[SOAL LATIHAN]:
(A) Ulangi kata demi kata bagian tulisan tentang public speaking di bawah yang diawali kata-kata berisi "Kebanyakan dari kita" dan diakhiri "tidak ada masalah.".
(B) Teruskan tulisan tentang public speaking di bawah, mulai setelah kalimat terakhir yang ditampilkan.

[KUTIPAN BACAAN]:
+ + +

Rahasia Public Speaking Ms Rahma Alia

Kebanyakan dari kita kurang menyukai public speaking. Begitu pula saya.
Entah kenapa, saya merasa tidak nyaman ketika semua mata tertuju kepada saya yang berdiri di depan.
Tentu saja, bukan berarti saya tidak pernah atau menghindari penugasan yang sifatnya non wajib dan wajib untuk berbicara atau menyampaikan sesuatu di depan banyak orang.
Misalnya saja jaman sekolah dulu, selalu senang jika menjadi petugas pembaca UUD saat upacara, dibandingkan jadi petugas pengibar bendera. Walau akhirnya ikutan ekskul Paskibra, tapi itu cerita lain.
Begitu pula sewaktu masuk HRD pertama kali dan ditempatkan di bagian Training. Bagian menyenangkannya buat saya adalah berada di lingkungan kerja “idaman”. Selain itu membuat bahan materi training atau analisa juga tidak ada masalah.
Yang menjadi masalah adalah ketika harus jadi Trainer, berada di depan kelas dan menyampaikan. Tentunya, sebagai trainer, harus juga mengenal ice breaking dan membawakan materi dimana tekniknya agak berbeda dengan guru atau pengajar.
Saat itu, saya merasa begitu kaku seperti kanebo. Semakin itu menjadi keharusan, semakin saya tertekan dan merasa berada di dalam penjara …
ya, benar …
penjara pikiran.
Pikiran saya lah yang menjadikan itu seperti penyiksaan.
Setahun di training, saya kemudian pindah ke bagian compensation & benefit. Anehnya, ketika suatu hari saya diminta menjadi trainer untuk mensosialisasikan kebijakan, dengan ringan hati saya melakukannya. Semua berjalan lancar dan saya tidak ada perasaan terbebani sedikit pun.

+ + +

[DATA TERLAMPIR]:

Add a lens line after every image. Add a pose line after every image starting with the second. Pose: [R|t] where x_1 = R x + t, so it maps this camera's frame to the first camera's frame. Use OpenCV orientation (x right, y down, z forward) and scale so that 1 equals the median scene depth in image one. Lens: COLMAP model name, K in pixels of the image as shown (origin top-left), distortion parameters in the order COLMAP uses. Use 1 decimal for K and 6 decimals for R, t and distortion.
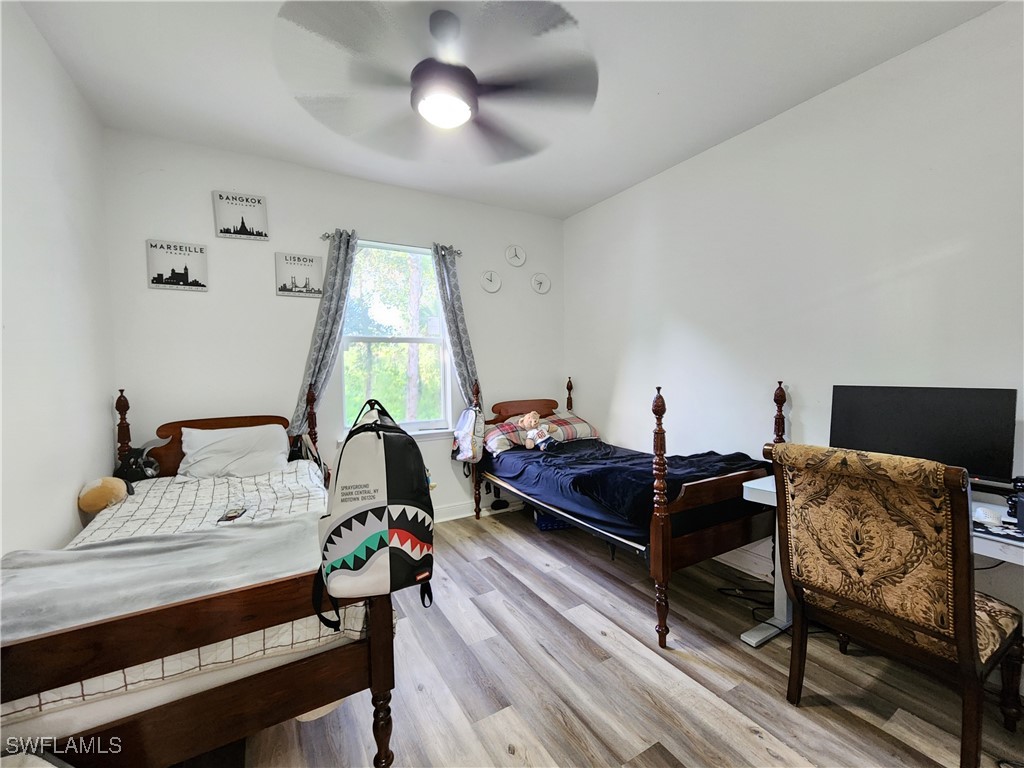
lens RADIAL K [[428.8, 0, 509.8], [0, 428.8, 387.8], [0, 0, 1]] dist [-0.001366, -0.000639]
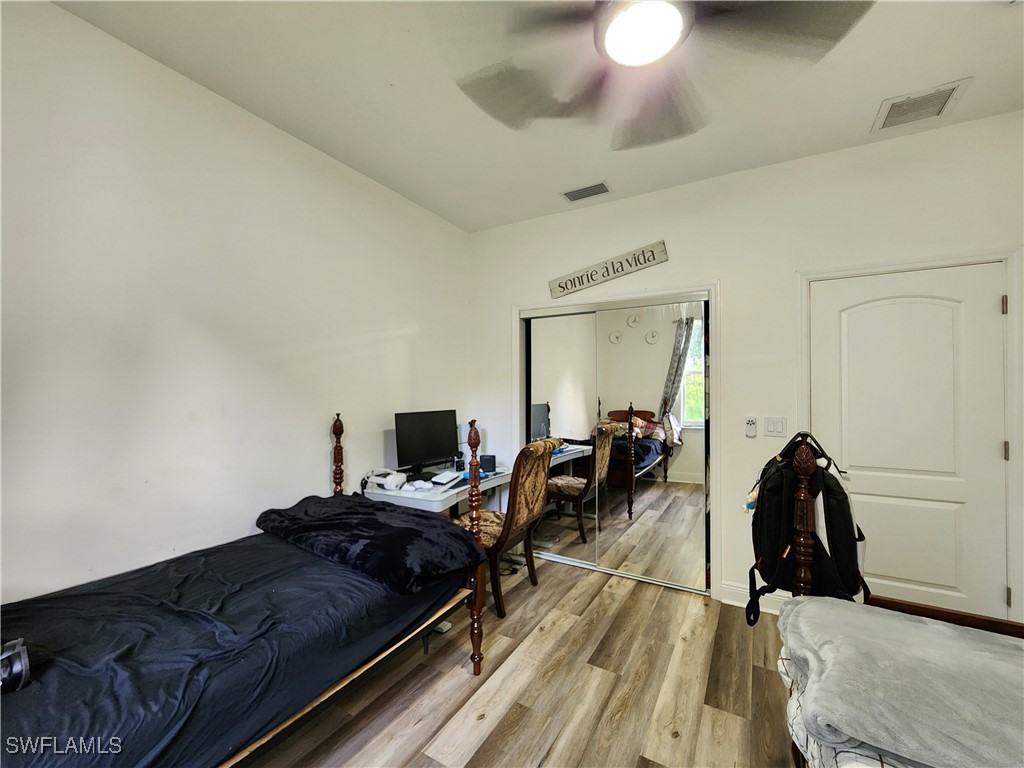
lens RADIAL K [[428.8, 0, 509.8], [0, 428.8, 387.8], [0, 0, 1]] dist [-0.001366, -0.000639]
pose [[-0.499720, 0.020412, 0.865946, -0.683460], [0.046508, 0.998912, 0.003292, -0.088434], [-0.864937, 0.041918, -0.500126, 1.673912]]
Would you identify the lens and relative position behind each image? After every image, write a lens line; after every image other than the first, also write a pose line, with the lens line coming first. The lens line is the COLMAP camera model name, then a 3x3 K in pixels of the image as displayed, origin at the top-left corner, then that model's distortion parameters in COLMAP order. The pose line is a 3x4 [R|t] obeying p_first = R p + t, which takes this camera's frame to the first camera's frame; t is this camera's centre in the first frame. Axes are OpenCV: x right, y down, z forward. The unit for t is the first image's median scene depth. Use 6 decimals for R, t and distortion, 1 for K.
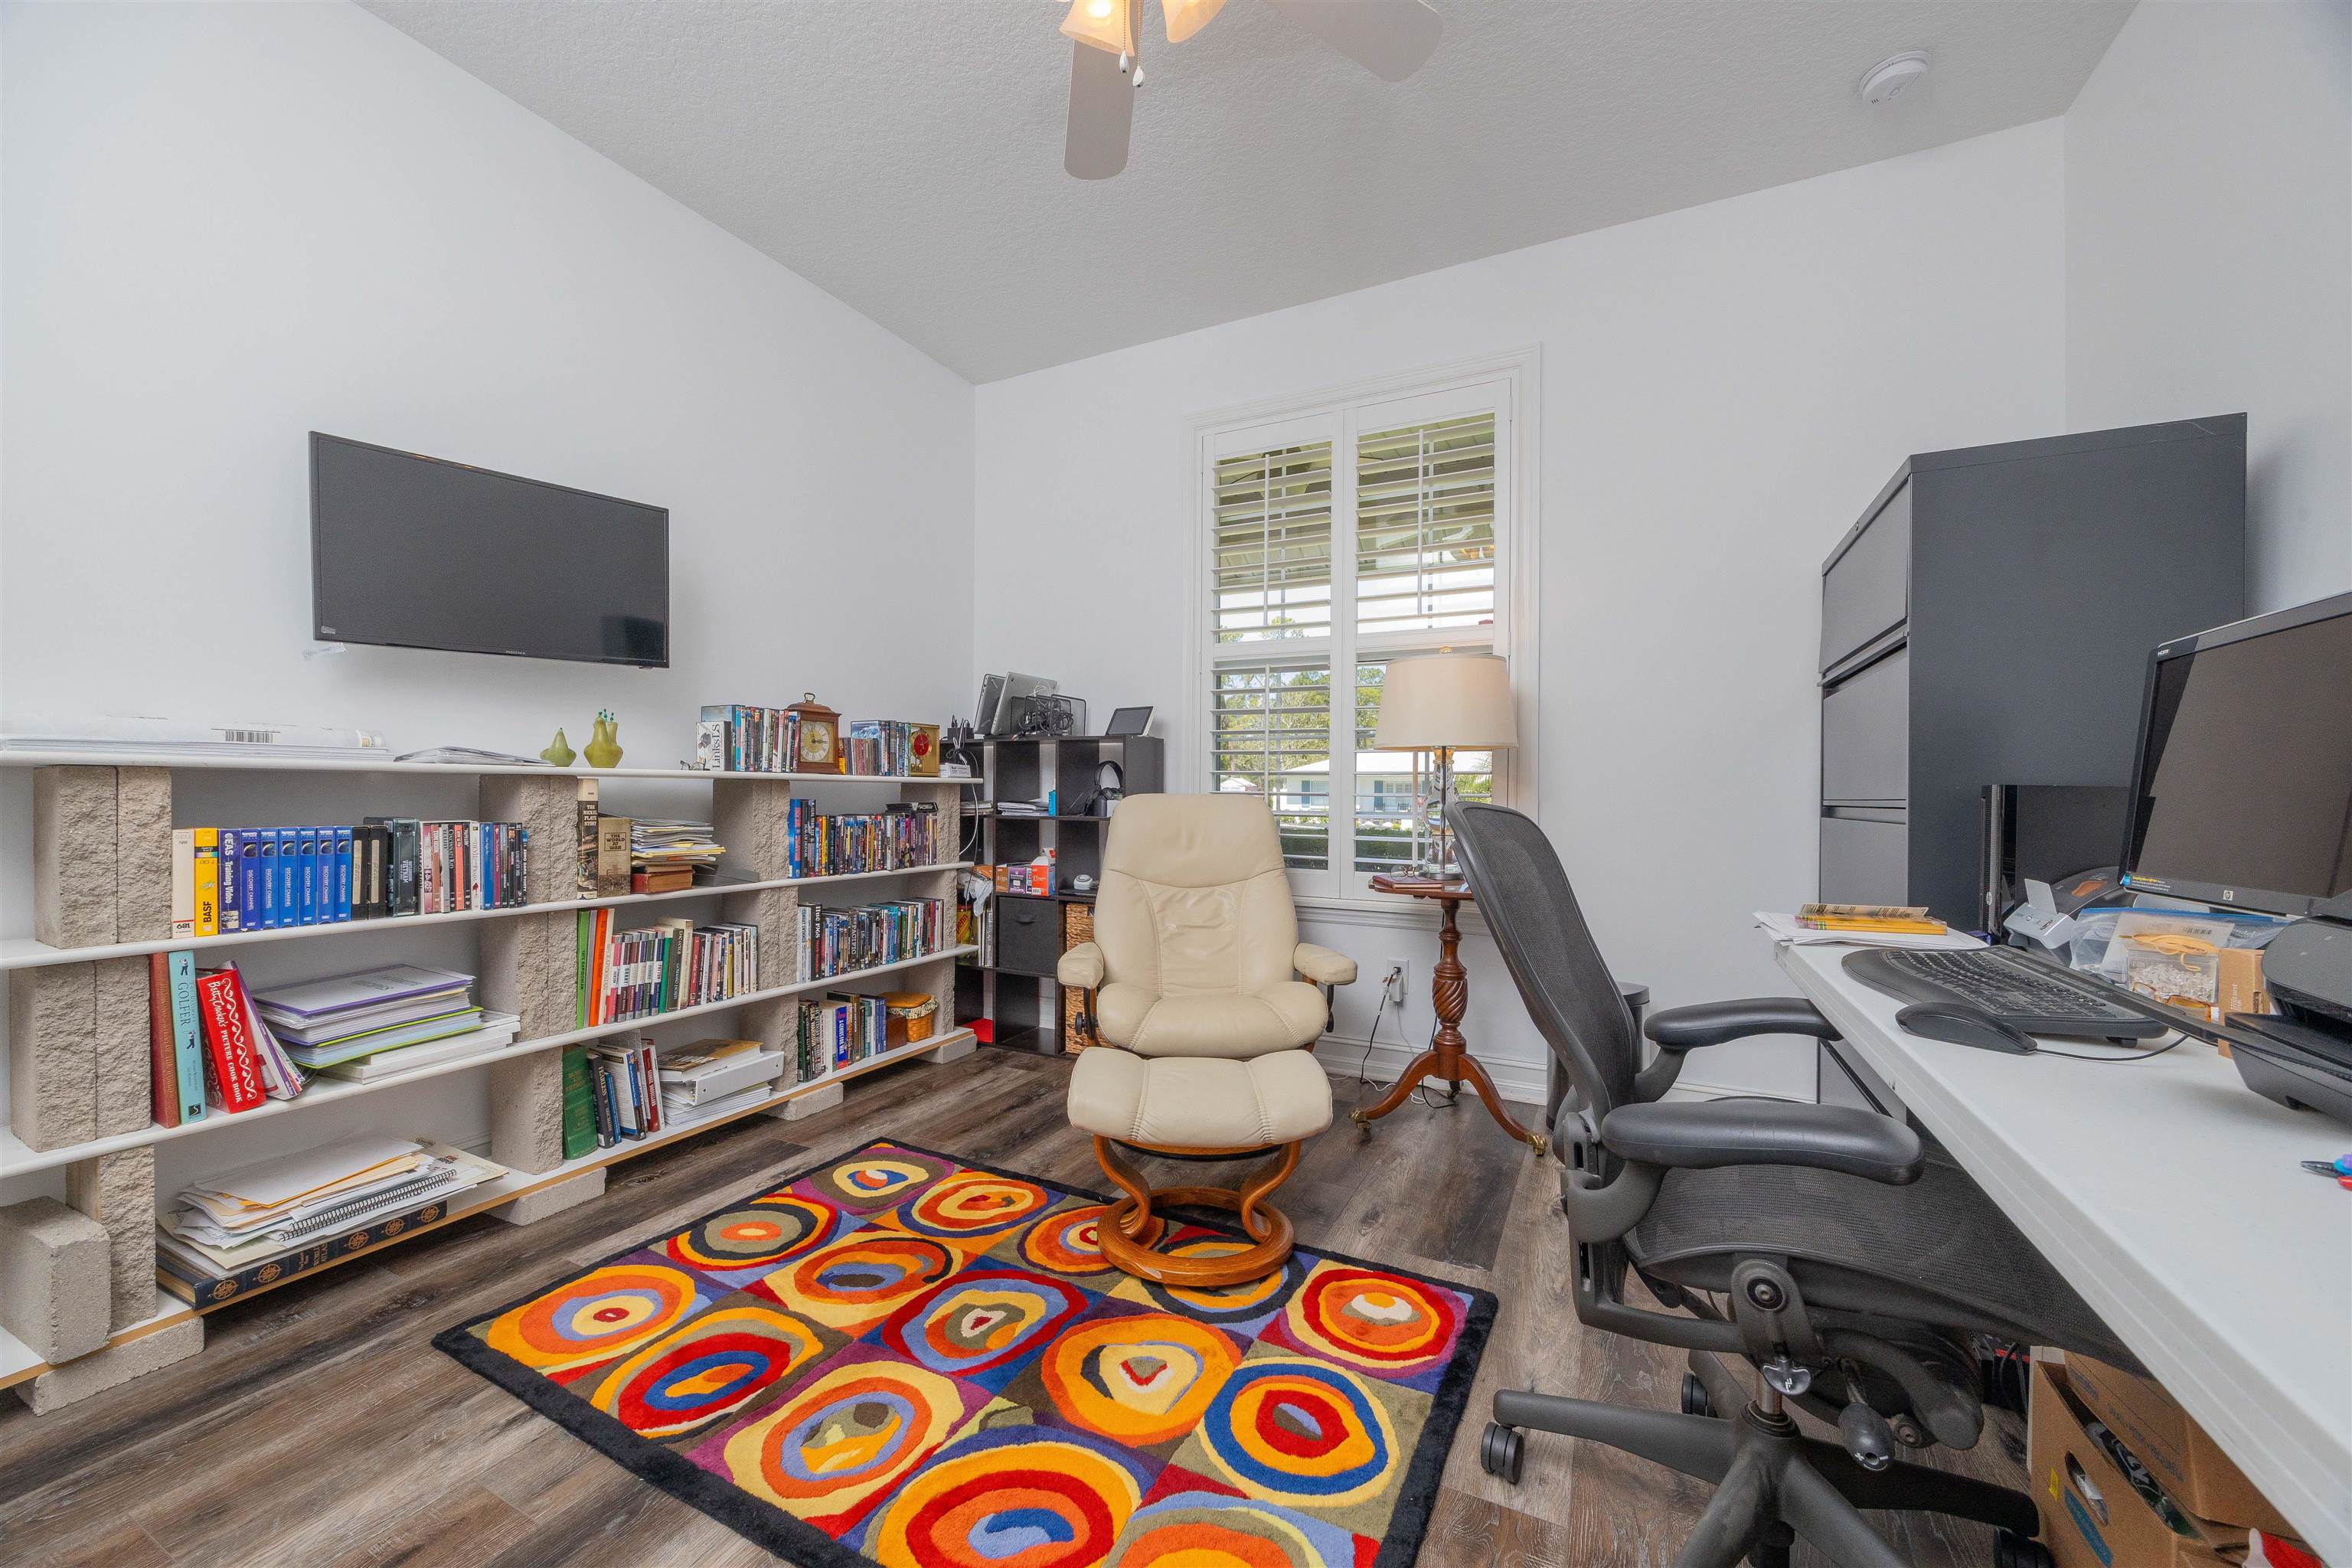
lens RADIAL K [[862.7, 0, 1144.7], [0, 862.7, 790.8], [0, 0, 1]] dist [-0.001144, 0.000446]
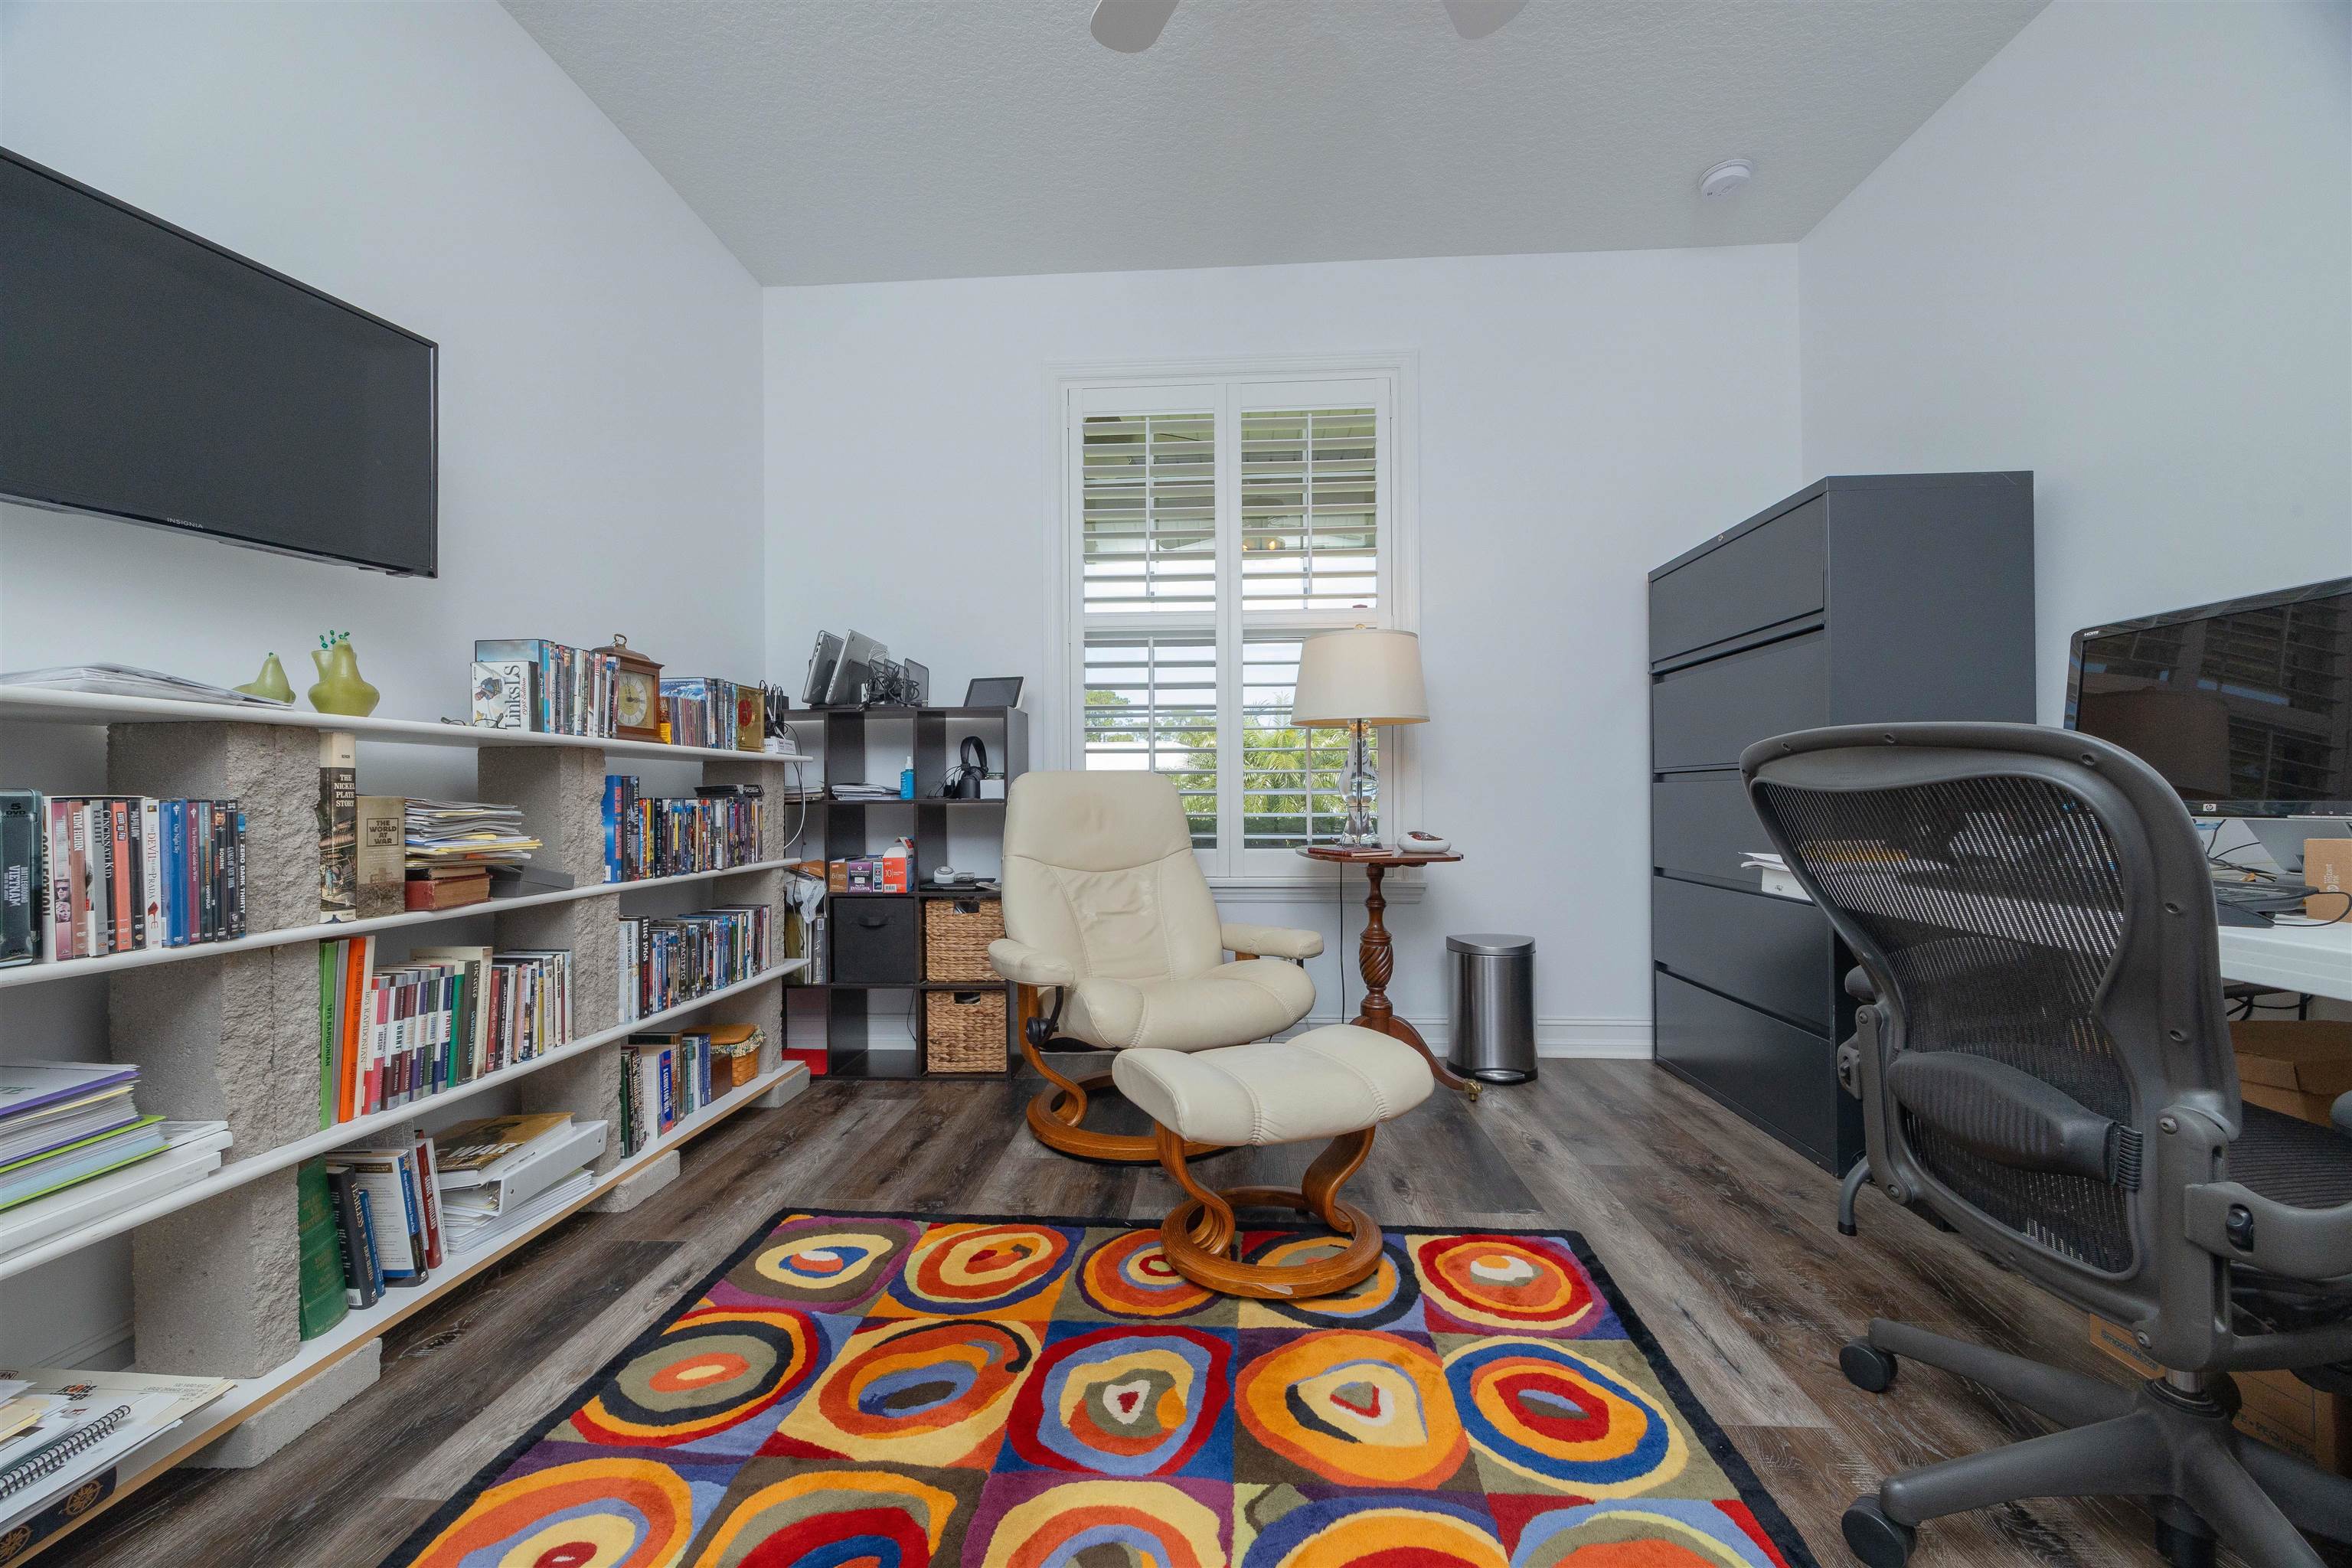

+ + +

[KUNCI JAWABAN]:
(A)
Kebanyakan dari kita kurang menyukai public speaking. Begitu pula saya.
Entah kenapa, saya merasa tidak nyaman ketika semua mata tertuju kepada saya yang berdiri di depan.
Tentu saja, bukan berarti saya tidak pernah atau menghindari penugasan yang sifatnya non wajib dan wajib untuk berbicara atau menyampaikan sesuatu di depan banyak orang.
Misalnya saja jaman sekolah dulu, selalu senang jika menjadi petugas pembaca UUD saat upacara, dibandingkan jadi petugas pengibar bendera. Walau akhirnya ikutan ekskul Paskibra, tapi itu cerita lain.
Begitu pula sewaktu masuk HRD pertama kali dan ditempatkan di bagian Training. Bagian menyenangkannya buat saya adalah berada di lingkungan kerja “idaman”. Selain itu membuat bahan materi training atau analisa juga tidak ada masalah.

(B)
Apakah kamu pernah punya kejadian yang mirip seperti saya?
Perlukah Kita Menguasai Public Speaking?
Jika waktu kecil ditanya, “kalau sudah besar, mau jadi apa?”
Sama seperti kebanyakan anak lainnya (mungkin), jawaban saya berganti-ganti. Dari jadi dokter, kerja di hotel, jadi dancer, sampai jadi penyanyi.
Sayangnya, saya nggak ada bakat dan nggak pernah sekali pun ikut kursus menyanyi.
Alasan ingin menjadi penyanyi, sederhana saja. Saya ingin mengungkapkan isi hati ketika menyanyi. Rasanya emosional, ketika kita bisa melakukannya. (Namun, sebenarnya tidak perlu mengungkapkan pun, orang bisa tahu suasana hati saya. Itu karena wajah saya punya subtitle … cry …).
Ok, balik lagi ke masalah public speaking. Tentunya kalau jadi penyanyi, kita harus mempunyai public speaking yang baik untuk bisa berinteraksi dengan audiens.
Kalau ditanya apakah perlu kita menguasainya?
Jawabannya adalah jika kita setiap hari berkomunikasi dengan orang lain, maka sama seperti kemampuan berbicara interpersonal, kemampuan berbicara di depan massa pun penting untuk menunjang aktivitas sehari-hari.
Seberapa Ingin Menguasai Ilmu Public Speaking?
Ada alasan kenapa saya ambil kuliah S1 lagi. Bukan hanya menemani adik perempuan saya kuliah, tetapi juga mungkin salah satunya adalah karena dari dulu saya ingin masuk jurusan Komunikasi.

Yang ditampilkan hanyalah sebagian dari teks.